DOCUMENT EXCERPT ->
This year marks the start of Jack Newberry’s fourth lap of the equator. Not literally, as that would require a fair amount of swimming, and the Oak Bay senior prefers to walk.

At 78, he’s walked the equivalent of three trips around the globe over the two decades since his retirement.

When he finished his career as VP of Administration and Finance for the University of Northern BC, he returned to Victoria, where his prior career groomed him for our walking weather. (He worked for the Ministry of Advanced Education with his PhD in advanced education. “I was the number two person in the WAC Bennett days,” he said.)

He did live in Prince George for three years, but Victoria was always home and he retired to the Clover Point area.

In 1997 he walked 1,799 miles (the former school teacher says he taught students during the conversion to metric but continues measure in Imperial).

“Everything one reads about aging, they invariably say to stay active. It keeps you sharper mentally and keeps you healthy,” he said.“I just started walking and found I enjoy it. There was just no downside to it.”

Two years ago he moved to Carlton House in Oak Bay.

His walks amped up.

The senior’s residence means “no shopping, no cooking, no laundry,” he says.

So most mornings and afternoons are filled with walks.

He heads out of Carlton House on Oak Bay Avenue to the beach, then around to McNeill Bay and up the shoreline in a 12-mile round-trip. “Then I have my lunch and a bit of a nap,” he says.

In the afternoon, Newberry often heads up Foul Bay Road to Fort Street down to Government and takes the waterfront to Ogden Point then through Fairfield and back up Foul Bay home again. It adds up to roughly 24 or 25 miles a day.

“I try to do that every day,” he said, adding he does on occasion walk to the Back Doctors, his son Dr. Michael Newberry’s chiropractic practice at Harriet and Burnside instead.

Newberry measures his goals annually; the equator comparison is just a fun figure.

“It’s more knowing where I’m at (in the goal) than hitting a target,” he said.

The daily average for 2016 was 18.6 miles a day.

Walking is a low-cost activity, though he splurges on the good boots, orthotics and weather gear. While he won’t start out in a deluge, sometimes those spring up in our fickle weather climate. A good watch measures his mileage.

He reached his goal of walking 6,000 miles well before the end of 2016. His target for 2017 is 7,000 miles.

ENTRIES SHOWN ->

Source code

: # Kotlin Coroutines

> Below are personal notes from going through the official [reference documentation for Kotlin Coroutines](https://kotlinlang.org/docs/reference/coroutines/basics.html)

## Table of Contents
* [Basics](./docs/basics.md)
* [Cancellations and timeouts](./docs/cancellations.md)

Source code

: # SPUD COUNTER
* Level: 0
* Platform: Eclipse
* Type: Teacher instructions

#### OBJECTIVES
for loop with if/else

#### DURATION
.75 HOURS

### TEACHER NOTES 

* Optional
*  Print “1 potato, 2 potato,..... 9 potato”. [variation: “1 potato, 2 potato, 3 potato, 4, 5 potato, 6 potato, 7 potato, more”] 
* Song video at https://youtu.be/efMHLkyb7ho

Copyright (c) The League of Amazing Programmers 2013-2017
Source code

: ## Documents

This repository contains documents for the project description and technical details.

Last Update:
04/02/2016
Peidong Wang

WHAT YOU SHOULD DO -> Duplicate everything in the article on Jack Newberry's walking from "He did live" down to "measure in Imperial).", word for word. The entries are independent of the text above and are kept apart from it.

ANSWER TO THIS EXERCISE ->
He did live in Prince George for three years, but Victoria was always home and he retired to the Clover Point area.

In 1997 he walked 1,799 miles (the former school teacher says he taught students during the conversion to metric but continues measure in Imperial).